苦しまないで、平静に、眠るように死を迎えられるといいな。
母に「育ててくれてありがとう」と言おうと思っている。
私が2~3歳の頃、父が離婚して、再婚したので、
私は、母の実の娘ではない。
看護学校受験の願書の戸籍抄本を見て初めて知り、
高校の教室で泣いた事を今でも覚えている。
家に帰ってからも、その後も
『母の実の娘ではない』を知ったという
そぶりは一切、見せませんでした。
父には、就職してから、知っている事を
話しましたが、母には話していません。
実の母は、再婚をして産後の肥立ちが悪く、亡くなっているようです。
祖父がチラッとそのような事を言ったことがあり、
その時は「変なことを言うおじいちゃん。

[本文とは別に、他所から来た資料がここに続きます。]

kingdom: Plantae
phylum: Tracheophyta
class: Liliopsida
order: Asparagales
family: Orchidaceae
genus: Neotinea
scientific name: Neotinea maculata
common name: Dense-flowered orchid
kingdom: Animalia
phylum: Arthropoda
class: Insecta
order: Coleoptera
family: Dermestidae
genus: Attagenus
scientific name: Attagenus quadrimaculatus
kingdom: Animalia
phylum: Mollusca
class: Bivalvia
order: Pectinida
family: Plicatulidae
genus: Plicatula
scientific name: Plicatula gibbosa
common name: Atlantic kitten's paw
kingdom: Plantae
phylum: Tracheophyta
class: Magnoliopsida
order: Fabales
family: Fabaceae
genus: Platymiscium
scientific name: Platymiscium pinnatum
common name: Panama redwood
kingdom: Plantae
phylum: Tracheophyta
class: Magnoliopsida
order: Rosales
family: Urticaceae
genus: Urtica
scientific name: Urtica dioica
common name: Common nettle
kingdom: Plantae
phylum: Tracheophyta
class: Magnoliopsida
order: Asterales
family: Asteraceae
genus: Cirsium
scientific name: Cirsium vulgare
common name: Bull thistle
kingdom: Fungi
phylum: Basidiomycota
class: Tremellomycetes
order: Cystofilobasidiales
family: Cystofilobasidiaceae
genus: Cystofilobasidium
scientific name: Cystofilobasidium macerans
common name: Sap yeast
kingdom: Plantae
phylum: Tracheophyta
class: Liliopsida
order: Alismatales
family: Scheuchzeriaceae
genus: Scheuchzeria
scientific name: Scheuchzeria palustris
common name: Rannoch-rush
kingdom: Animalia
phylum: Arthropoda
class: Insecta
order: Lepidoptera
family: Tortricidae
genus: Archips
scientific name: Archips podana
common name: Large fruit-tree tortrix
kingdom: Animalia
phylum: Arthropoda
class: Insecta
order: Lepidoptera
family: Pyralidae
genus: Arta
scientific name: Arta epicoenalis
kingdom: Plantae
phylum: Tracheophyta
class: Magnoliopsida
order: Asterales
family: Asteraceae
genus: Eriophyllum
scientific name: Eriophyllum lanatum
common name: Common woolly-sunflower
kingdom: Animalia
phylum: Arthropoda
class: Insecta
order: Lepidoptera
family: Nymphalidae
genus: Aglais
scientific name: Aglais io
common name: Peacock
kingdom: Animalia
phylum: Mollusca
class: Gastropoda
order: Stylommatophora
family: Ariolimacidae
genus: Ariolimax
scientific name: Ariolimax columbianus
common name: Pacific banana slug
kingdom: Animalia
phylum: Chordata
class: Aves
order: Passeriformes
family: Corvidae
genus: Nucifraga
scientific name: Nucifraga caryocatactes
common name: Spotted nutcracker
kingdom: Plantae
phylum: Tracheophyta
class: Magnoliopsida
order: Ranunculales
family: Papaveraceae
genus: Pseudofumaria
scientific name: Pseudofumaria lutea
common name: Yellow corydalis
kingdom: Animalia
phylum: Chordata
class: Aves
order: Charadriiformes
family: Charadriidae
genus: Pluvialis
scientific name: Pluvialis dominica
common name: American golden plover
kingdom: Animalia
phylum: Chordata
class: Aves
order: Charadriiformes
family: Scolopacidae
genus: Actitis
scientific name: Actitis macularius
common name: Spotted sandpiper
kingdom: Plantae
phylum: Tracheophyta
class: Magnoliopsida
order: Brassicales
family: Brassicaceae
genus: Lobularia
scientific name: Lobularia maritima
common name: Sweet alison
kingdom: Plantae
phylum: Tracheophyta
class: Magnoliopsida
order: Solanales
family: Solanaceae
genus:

おかあさんいるのに」
と思ったことがありました。
だから、私は実の母親の顔も知らない。
母のお墓が何処にあるかも知らない。
お墓を探して、一度でいいからお参りしたいと思っている。
このことで、いろいろな思いはあるが、
母にお礼を言うことで、私自身が、救われるかなと。
母の心にもきっと、何かわだかまりがあったと思う。
言ってあげることで、母も安らぐのではないかと思う。